DATA FOR REVIEW
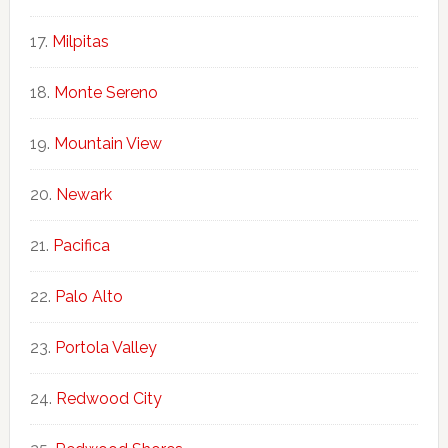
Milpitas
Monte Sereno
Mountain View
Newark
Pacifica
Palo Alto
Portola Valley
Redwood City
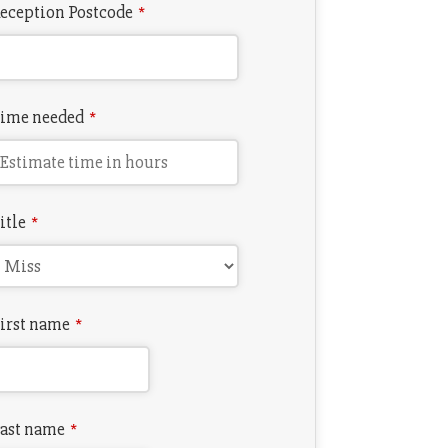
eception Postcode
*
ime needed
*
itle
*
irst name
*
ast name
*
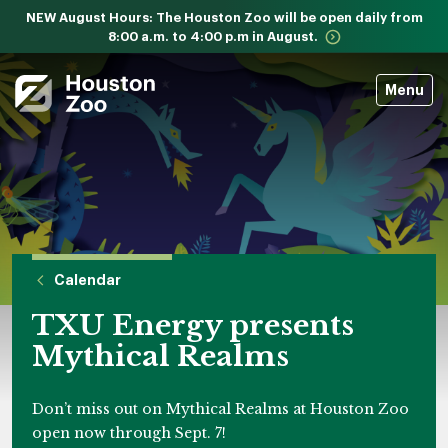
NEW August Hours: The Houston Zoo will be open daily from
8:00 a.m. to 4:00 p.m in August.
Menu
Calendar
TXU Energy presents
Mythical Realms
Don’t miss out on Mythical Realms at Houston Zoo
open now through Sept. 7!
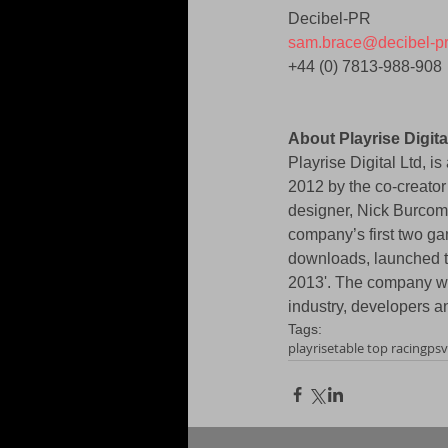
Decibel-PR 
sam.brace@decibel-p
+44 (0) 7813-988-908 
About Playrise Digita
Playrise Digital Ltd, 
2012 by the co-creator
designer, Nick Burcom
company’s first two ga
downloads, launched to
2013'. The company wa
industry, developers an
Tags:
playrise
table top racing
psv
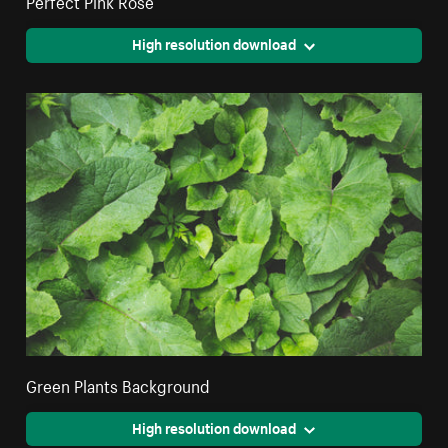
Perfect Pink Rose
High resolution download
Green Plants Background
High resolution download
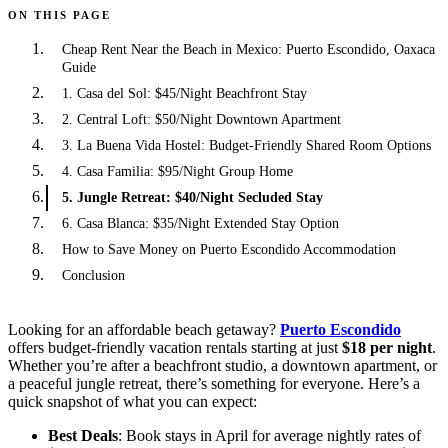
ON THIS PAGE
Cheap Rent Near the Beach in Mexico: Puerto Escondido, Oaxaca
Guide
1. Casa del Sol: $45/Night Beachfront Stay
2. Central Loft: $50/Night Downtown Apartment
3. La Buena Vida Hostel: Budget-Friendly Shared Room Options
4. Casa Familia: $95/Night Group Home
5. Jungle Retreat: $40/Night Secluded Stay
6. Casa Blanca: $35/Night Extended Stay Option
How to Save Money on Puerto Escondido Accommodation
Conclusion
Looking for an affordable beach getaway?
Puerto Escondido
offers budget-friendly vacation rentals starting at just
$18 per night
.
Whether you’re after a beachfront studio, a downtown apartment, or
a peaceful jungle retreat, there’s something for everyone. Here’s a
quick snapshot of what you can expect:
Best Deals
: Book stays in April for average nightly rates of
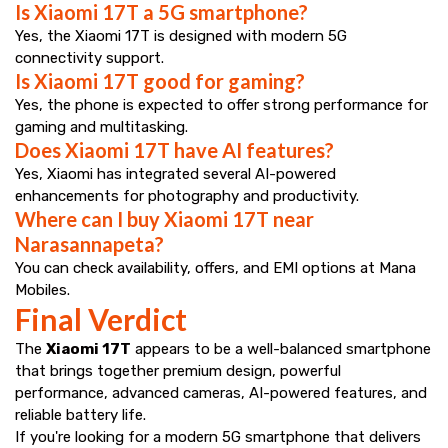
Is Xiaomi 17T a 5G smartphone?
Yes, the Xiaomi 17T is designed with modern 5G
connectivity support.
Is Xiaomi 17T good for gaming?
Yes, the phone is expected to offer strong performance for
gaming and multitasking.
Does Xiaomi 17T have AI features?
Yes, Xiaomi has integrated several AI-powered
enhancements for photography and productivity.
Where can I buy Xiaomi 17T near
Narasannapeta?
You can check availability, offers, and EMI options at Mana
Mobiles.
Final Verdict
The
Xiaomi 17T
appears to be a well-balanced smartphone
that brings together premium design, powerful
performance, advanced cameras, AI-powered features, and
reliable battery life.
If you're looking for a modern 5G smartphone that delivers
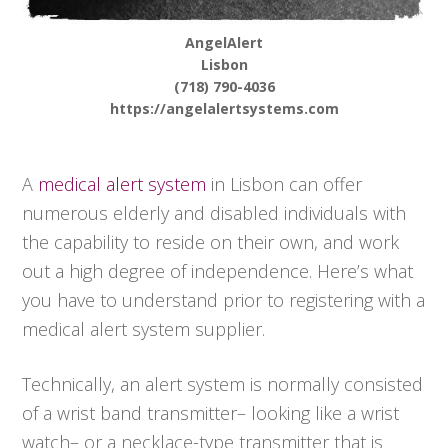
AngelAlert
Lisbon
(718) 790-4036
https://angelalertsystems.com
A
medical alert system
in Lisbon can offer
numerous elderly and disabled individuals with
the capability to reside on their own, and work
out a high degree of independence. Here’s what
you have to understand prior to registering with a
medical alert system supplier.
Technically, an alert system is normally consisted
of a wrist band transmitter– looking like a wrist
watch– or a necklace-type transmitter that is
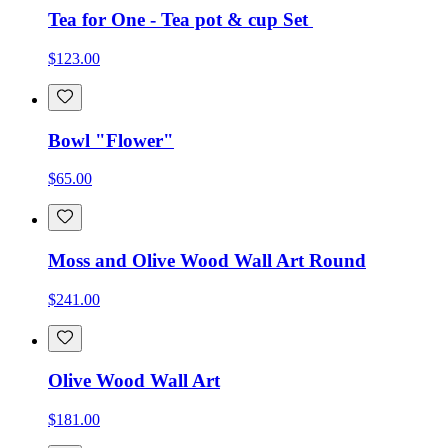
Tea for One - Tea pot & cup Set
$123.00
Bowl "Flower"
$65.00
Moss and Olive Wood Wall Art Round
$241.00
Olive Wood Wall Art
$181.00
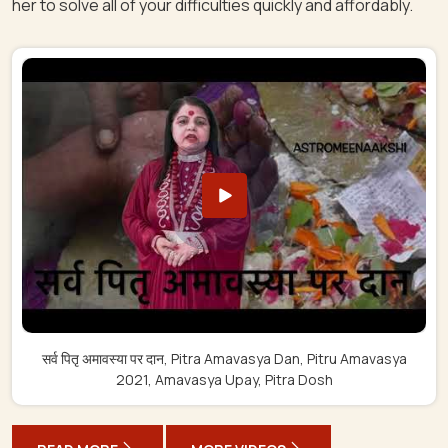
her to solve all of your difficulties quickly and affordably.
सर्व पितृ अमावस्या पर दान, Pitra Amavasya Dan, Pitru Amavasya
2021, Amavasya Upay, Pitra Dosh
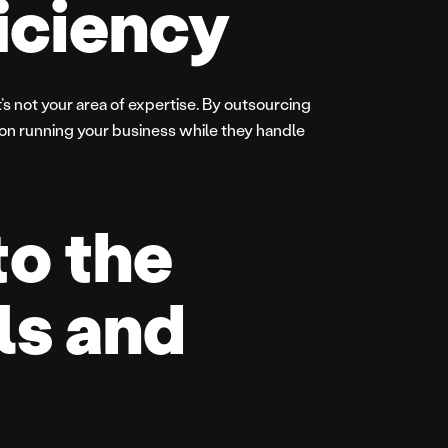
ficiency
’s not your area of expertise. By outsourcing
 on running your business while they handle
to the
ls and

* * *

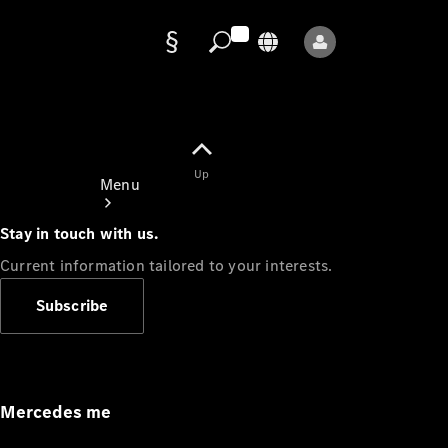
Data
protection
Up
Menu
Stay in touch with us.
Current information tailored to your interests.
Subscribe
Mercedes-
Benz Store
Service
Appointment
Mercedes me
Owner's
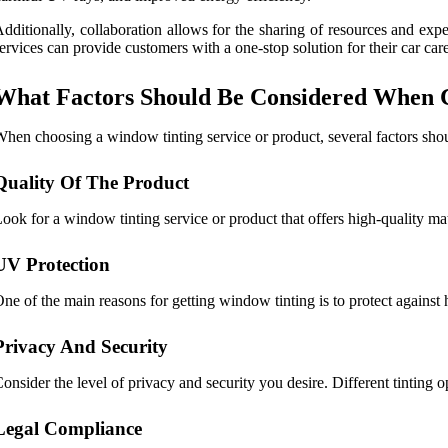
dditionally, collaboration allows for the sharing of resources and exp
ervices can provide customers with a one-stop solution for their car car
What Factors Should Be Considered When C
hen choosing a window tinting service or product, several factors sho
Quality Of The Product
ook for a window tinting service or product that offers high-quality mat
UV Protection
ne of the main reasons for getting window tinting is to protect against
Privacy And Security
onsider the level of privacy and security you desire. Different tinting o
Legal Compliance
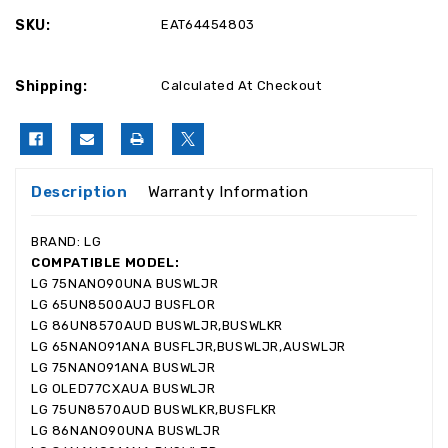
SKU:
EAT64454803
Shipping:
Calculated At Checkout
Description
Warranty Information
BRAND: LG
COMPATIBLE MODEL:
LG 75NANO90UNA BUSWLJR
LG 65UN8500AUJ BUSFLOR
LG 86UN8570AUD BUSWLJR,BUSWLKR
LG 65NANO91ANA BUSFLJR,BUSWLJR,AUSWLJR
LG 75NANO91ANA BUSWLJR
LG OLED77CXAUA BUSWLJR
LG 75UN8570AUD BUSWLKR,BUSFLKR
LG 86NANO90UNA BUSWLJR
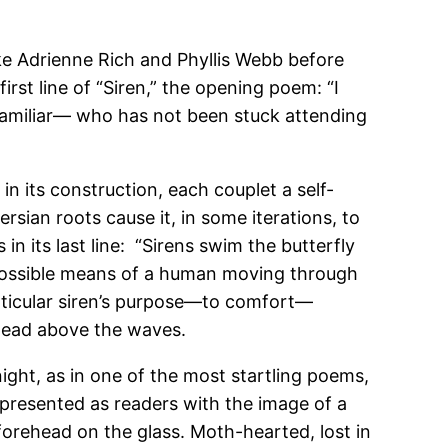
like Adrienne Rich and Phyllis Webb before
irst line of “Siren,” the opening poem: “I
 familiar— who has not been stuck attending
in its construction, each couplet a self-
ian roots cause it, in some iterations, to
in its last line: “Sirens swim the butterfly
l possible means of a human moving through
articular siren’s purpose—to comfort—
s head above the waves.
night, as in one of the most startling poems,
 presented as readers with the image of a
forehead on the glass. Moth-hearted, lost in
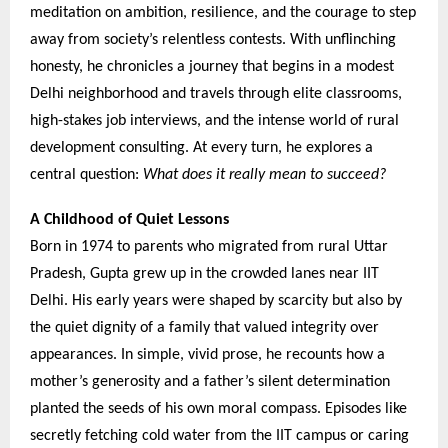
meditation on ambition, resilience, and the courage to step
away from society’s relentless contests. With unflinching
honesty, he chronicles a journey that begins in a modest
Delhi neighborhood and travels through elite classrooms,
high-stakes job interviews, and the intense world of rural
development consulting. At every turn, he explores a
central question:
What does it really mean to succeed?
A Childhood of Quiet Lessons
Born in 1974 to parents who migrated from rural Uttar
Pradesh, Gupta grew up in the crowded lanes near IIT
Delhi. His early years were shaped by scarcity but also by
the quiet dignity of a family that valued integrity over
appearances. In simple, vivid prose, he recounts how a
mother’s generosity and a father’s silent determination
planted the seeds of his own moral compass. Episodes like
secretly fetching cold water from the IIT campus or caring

EXERCISE AIM
Count the lines in the records above that contain the string "Realms", treating case as significant, and reply with only the number.

WRITTEN ANSWER
2